_Document extract_:
Content starts

Reportedly, gas pipelines throughout the area were damaged enough to force the shippers to turn off the tap. So even if a plant avoided damage from the quake, sources say additional urea plants will most likely have to shut down.

In the end, said one trader, China will be short of urea for a while.

Other production facilities outside the devastated area are continuing to turn out urea, but demand is so strong that supplies are just keeping up with demand.

Sources report the central government is so focused on getting relief and help to the stricken area that all infrastructure resources are being bent to this task.

For urea plants still up and running and for local fertilizer distributors, that means railcars or trucks that once would have been used for fertilizer are now being diverted to the relief and rescue efforts.

While all eyes are now turned to helping Sichuan province, sources say port authorities are releasing more cargoes for export from the bonded warehouses. Observers say the local authorities earlier argued material in bonded warehouses was still subject to the 135 percent duty instead of the lower 35 percent rate because it was not shipped by the mid-April deadline.

Traders who were trying to take possession of the cargoes argued that the national guidelines stipulated that the urea could indeed be shipped at the lower rate if the tons were in the warehouse and a vessel was nominated by the deadline.

Some buyers have faced recalcitrant port authorities when the buyers tried to change the nominated vessel. Others had no problems with making the switch.

With an export duty of 35 percent, the Chinese tons could easily be competitive into India.

Sources report some traders who reportedly own some of the bonded tons have been talking to the Indians about a deal.

One observer noted that before the earthquake occurred the price of Chinese urea was on a steady downward glide path. Following the earthquake, sources are beginning to report a stability and uptick in the domestic price.

Content ends

_Work required_: Print the passage of the urea report that runs from "Some buyers have" up to and including "the domestic price.". The rows that come next are drawn from a separate source.

_Exercise data_:
Content starts

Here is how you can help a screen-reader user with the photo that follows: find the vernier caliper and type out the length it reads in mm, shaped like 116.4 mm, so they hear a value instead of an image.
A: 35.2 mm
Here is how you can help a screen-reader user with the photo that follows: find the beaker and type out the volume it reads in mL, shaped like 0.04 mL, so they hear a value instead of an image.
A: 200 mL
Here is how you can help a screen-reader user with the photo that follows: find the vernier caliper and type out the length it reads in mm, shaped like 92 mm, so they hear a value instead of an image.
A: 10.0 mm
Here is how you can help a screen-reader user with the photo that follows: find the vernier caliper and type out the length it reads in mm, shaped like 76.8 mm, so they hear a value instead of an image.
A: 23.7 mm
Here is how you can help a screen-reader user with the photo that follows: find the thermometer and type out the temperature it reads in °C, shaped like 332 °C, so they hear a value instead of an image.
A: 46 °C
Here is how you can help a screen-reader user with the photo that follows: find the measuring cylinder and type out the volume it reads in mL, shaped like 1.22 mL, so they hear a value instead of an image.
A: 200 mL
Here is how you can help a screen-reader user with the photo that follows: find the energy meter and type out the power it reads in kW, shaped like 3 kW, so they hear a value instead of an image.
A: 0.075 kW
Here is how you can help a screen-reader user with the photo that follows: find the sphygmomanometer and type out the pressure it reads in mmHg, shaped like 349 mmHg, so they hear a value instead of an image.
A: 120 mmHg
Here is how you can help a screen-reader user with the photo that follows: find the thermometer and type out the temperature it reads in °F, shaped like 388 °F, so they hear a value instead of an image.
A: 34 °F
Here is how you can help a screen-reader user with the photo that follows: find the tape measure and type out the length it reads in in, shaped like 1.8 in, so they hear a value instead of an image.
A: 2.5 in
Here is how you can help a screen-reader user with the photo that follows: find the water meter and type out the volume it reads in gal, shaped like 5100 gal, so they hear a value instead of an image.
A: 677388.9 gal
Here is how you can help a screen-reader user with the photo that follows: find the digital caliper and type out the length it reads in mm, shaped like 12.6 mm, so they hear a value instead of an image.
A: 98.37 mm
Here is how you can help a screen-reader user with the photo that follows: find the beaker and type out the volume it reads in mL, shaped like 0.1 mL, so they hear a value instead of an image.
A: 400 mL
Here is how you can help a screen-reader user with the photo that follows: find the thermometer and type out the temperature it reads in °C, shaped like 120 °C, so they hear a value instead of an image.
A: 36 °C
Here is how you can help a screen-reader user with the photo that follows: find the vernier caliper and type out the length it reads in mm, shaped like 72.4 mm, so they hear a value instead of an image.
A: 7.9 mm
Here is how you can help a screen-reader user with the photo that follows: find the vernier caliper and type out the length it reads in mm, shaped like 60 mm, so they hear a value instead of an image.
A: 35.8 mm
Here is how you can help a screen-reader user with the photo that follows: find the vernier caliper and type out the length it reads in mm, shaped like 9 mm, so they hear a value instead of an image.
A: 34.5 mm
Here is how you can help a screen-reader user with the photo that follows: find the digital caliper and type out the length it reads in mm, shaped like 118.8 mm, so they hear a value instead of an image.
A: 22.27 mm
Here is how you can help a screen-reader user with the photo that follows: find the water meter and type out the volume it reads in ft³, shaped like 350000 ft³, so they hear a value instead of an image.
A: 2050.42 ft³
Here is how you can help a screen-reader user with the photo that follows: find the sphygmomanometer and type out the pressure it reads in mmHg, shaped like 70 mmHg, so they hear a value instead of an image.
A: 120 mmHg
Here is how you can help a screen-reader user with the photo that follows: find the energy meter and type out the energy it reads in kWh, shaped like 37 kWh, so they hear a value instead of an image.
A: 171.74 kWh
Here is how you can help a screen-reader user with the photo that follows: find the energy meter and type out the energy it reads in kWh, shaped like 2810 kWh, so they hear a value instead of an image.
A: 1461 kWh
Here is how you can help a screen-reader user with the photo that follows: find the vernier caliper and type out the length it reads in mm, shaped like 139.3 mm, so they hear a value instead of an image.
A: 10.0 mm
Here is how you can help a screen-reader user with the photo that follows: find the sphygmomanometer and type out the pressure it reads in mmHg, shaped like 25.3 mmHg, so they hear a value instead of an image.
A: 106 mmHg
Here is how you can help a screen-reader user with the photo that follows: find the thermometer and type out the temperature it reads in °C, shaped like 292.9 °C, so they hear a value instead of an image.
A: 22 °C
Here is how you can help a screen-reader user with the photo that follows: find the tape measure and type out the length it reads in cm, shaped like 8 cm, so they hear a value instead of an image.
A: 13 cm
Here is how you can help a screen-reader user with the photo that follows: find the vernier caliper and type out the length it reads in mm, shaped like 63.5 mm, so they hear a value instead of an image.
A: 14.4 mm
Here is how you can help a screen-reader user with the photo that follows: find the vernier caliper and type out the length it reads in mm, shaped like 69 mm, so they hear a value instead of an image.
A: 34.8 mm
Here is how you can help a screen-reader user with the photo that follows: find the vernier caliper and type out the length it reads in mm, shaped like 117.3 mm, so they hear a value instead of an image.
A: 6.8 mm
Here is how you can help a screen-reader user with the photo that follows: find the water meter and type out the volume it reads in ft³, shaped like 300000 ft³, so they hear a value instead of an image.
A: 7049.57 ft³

Content ends

_Answer area_:
Some buyers have faced recalcitrant port authorities when the buyers tried to change the nominated vessel. Others had no problems with making the switch.

With an export duty of 35 percent, the Chinese tons could easily be competitive into India.

Sources report some traders who reportedly own some of the bonded tons have been talking to the Indians about a deal.

One observer noted that before the earthquake occurred the price of Chinese urea was on a steady downward glide path. Following the earthquake, sources are beginning to report a stability and uptick in the domestic price.